Dysfunction and pain in the pelvis may have many origins or can result from a combination of factors. Each organ (uterus, vagina, bladder, bowel), tissue and joint may produce a specific pattern of pain and vague pelvic discomfort. Your pelvic pain and symptoms need to be thoroughly discussed with your physician to rule out system causes or possible problems with the organs. The bones, muscles and soft tissues of the pelvis can also contribute to pelvic pain syndromes, so these things must also be addressed to ensure proper treatment and outcomes. This is where a physical therapist can help.

Physical Therapy for Pelvic Pain

Physical therapists are experts in treating the musculoskeletal system (the muscles, joints and surrounding tissues of the body). Our physical therapists are specially trained in women's health can safely and effectively help women who suffer from pelvic pain.

Specially trained Physical Therapists evaluate and treat:

  • Improper alignment or impaired mobility of the pelvic bones and joints
  • Overactive pelvic muscles (muscle spasms)
  • Underactive pelvic muscles (muscle weakness)
  • Restrictions or impaired mobility of ligaments, tendons or connective tissues and structures

These problems can occur for a number of reasons including a fall, car accident, or other trauma, as well as childbirth, surgery, radiation, disease processes, inactivity, repeated faulty movement patterns, repeated faulty postures or positions during normal activities. 

Injuries or problems with the hips, abdomen, lumbar spine, or pelvis may also cause dysfunction and lead to pelvic pain. 

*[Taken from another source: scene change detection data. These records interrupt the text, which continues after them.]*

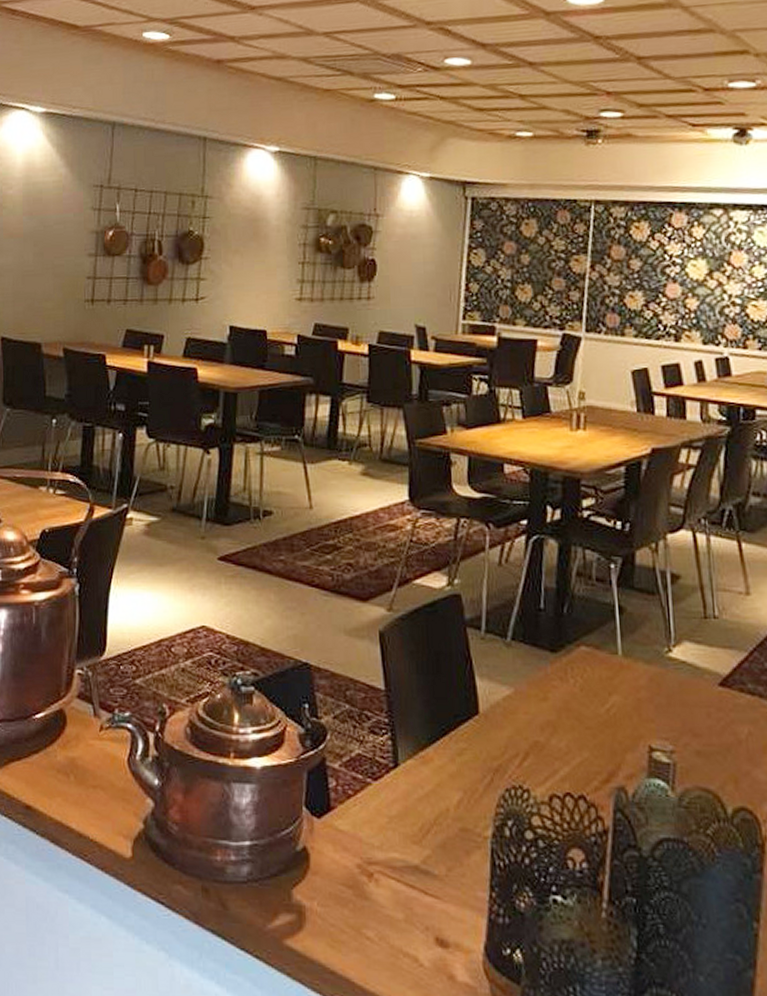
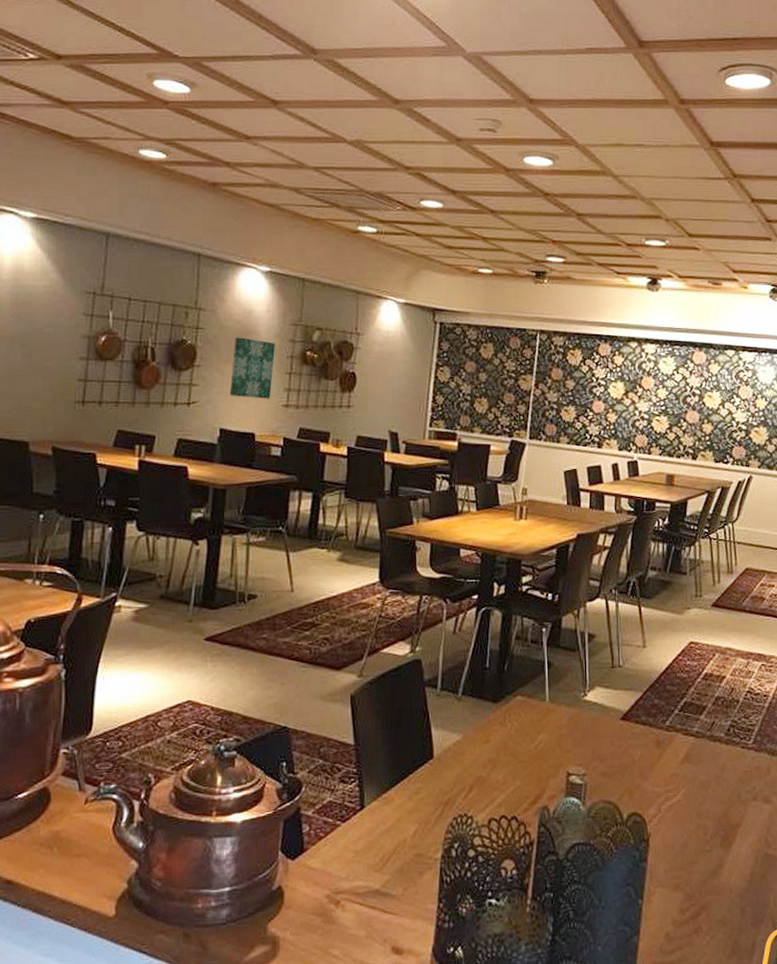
wall art: none [239,225,287,293] -> present [229,337,276,399]

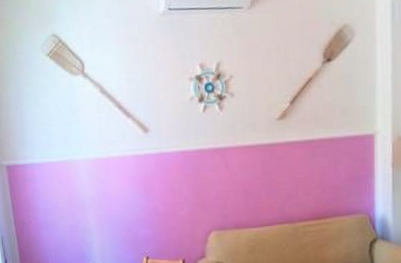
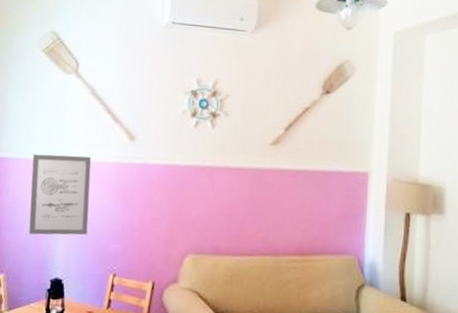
wall art: none [55,152,117,231] -> present [28,154,92,235]

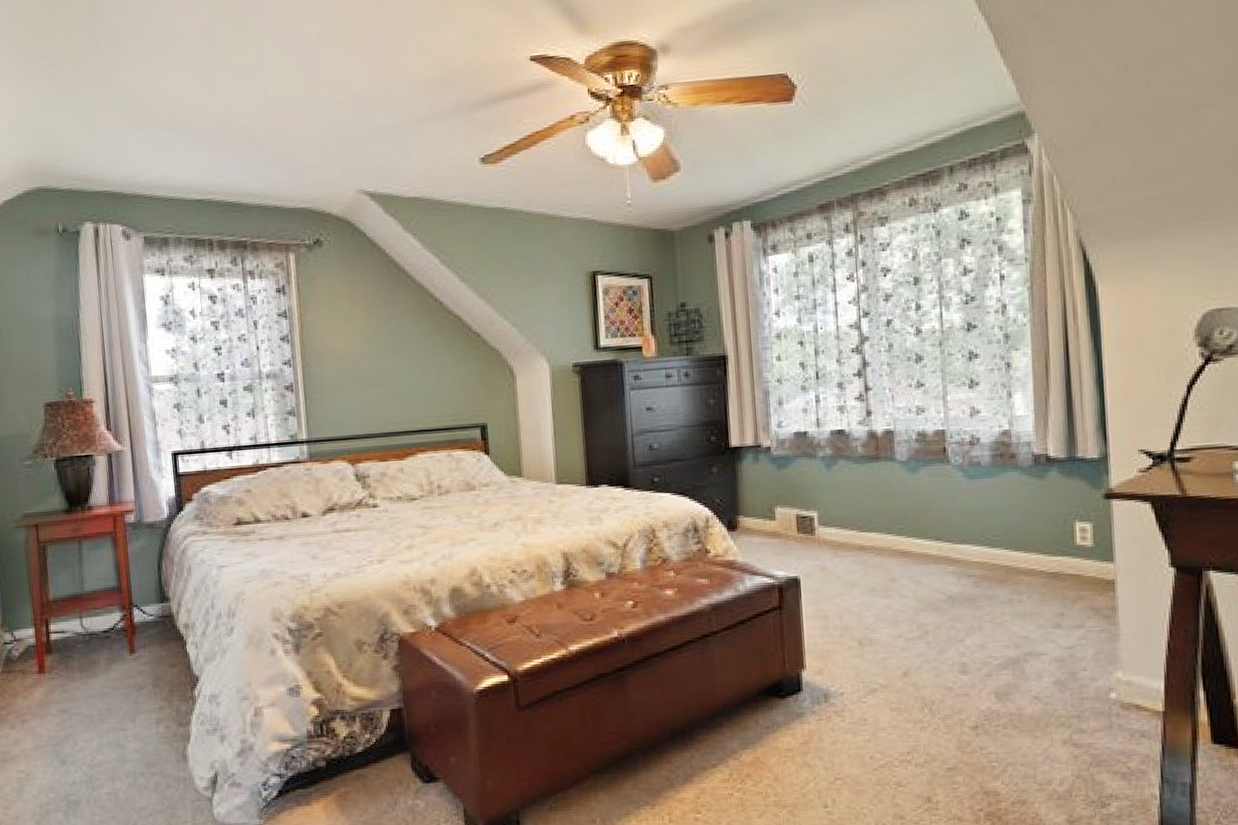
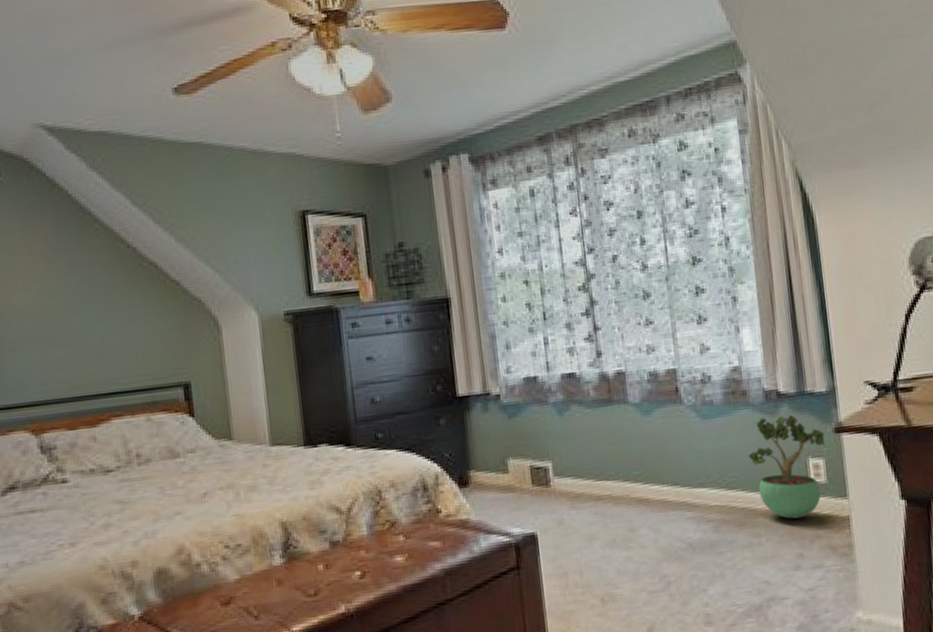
potted plant: none [1014,478,1094,579] -> present [748,414,826,519]

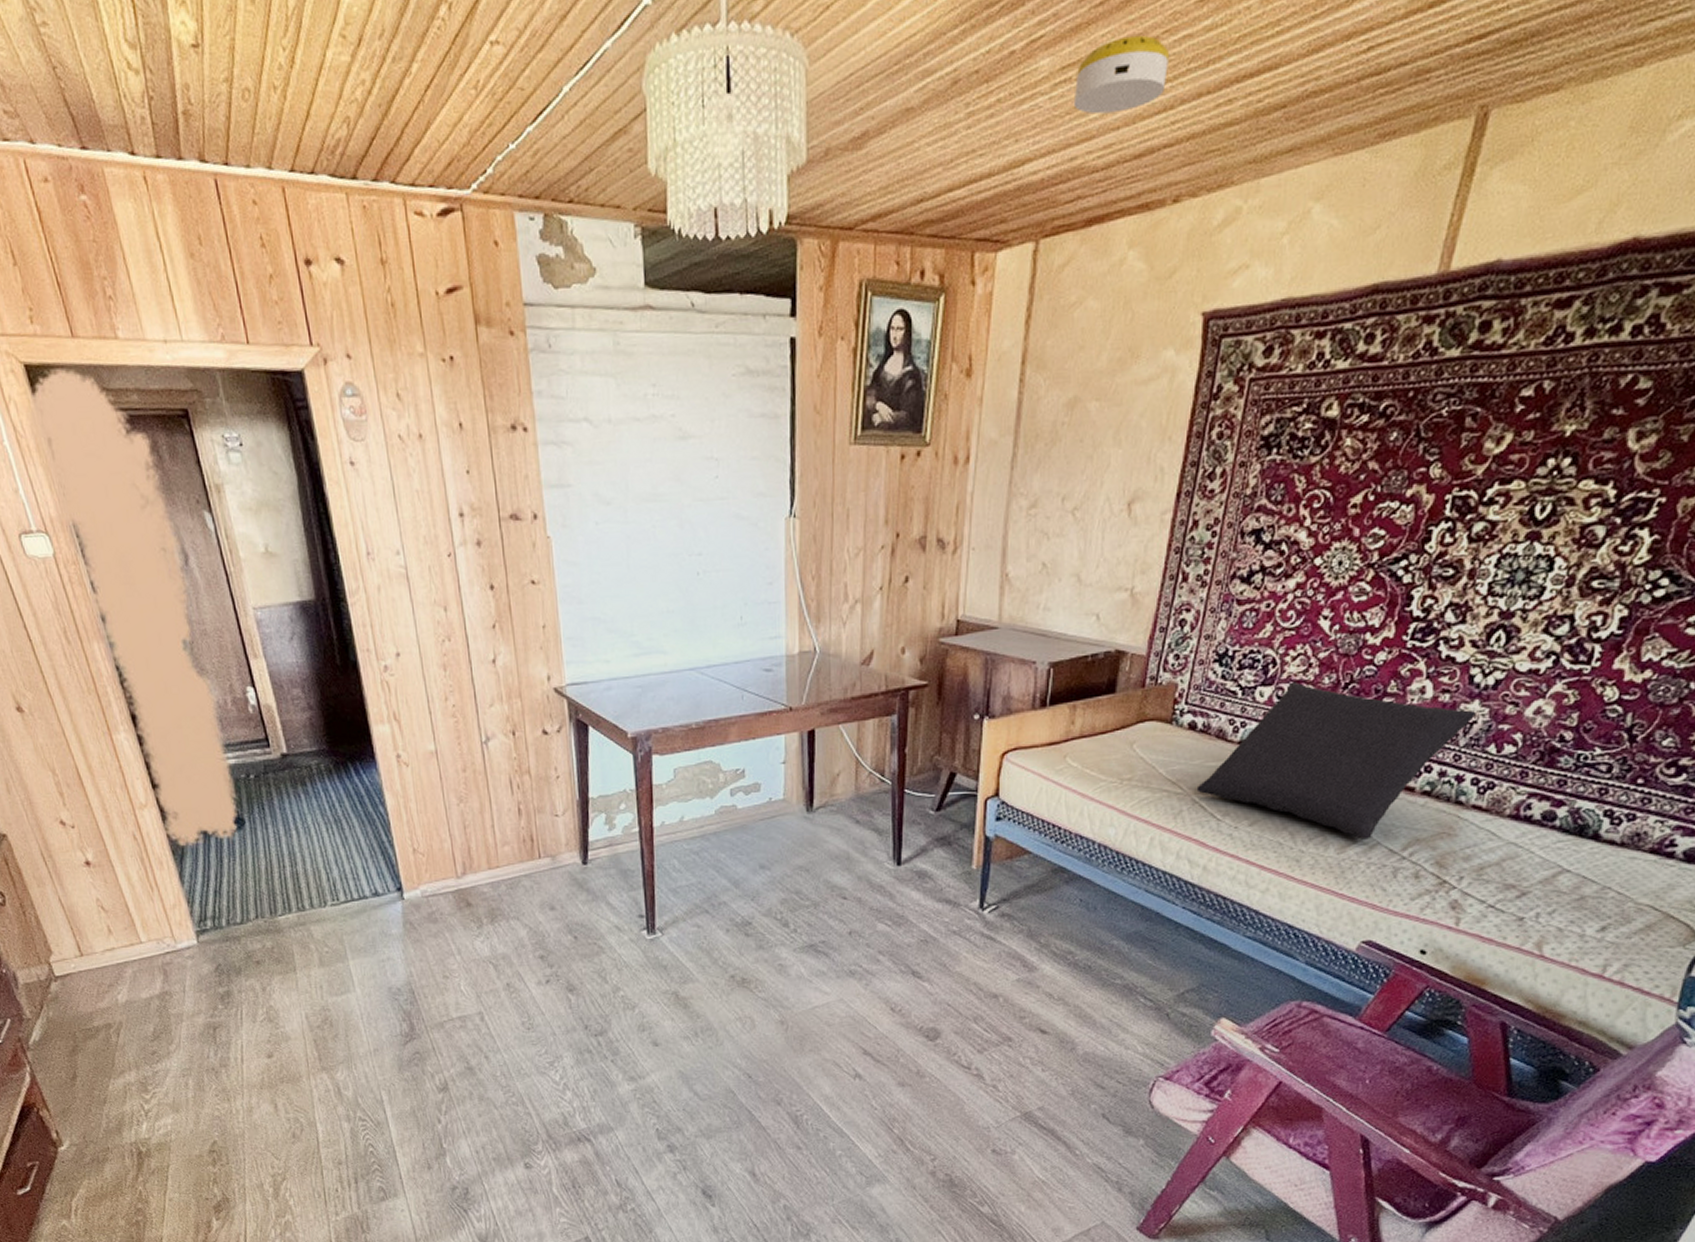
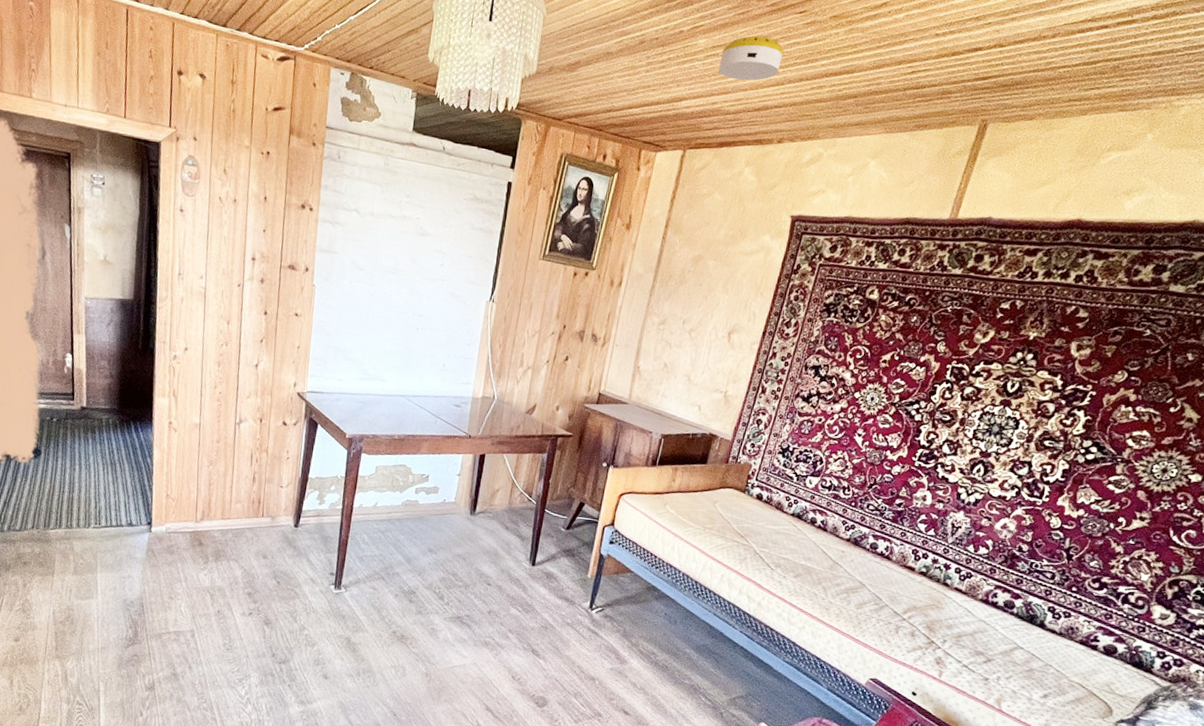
cushion: present [1196,681,1476,840] -> none [758,477,961,601]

Your doctor may refer you to a physical therapist if you have:

  • Pain with intercourse or other sexual activities
  • Pain with tampon use
  • Pain with a speculum exam, including a PAP smear, or other types of pelvic exams
  • Difficulty with normal activities such as sitting, rising from a chair, standing or walking
  • Difficulty with recreational activities like golfing, walking, jogging, or other types of exercise
  • Chronic constipation or difficulty passing a bowel movement
  • Urinary urgency, frequency or retention
  • Pain in the groin
  • Pain in the buttock
  • Chronic low back, hip or sacroiliac pain
  • Pain that shoots, burns, tingles or otherwise travels down the leg
  • Abdominal pain

Our physical therapists utilize their specialized medical training to thoroughly evaluate each patient and design treatment programs that address your individual needs. It is the goal of the therapist to empower you to be a partner in your care.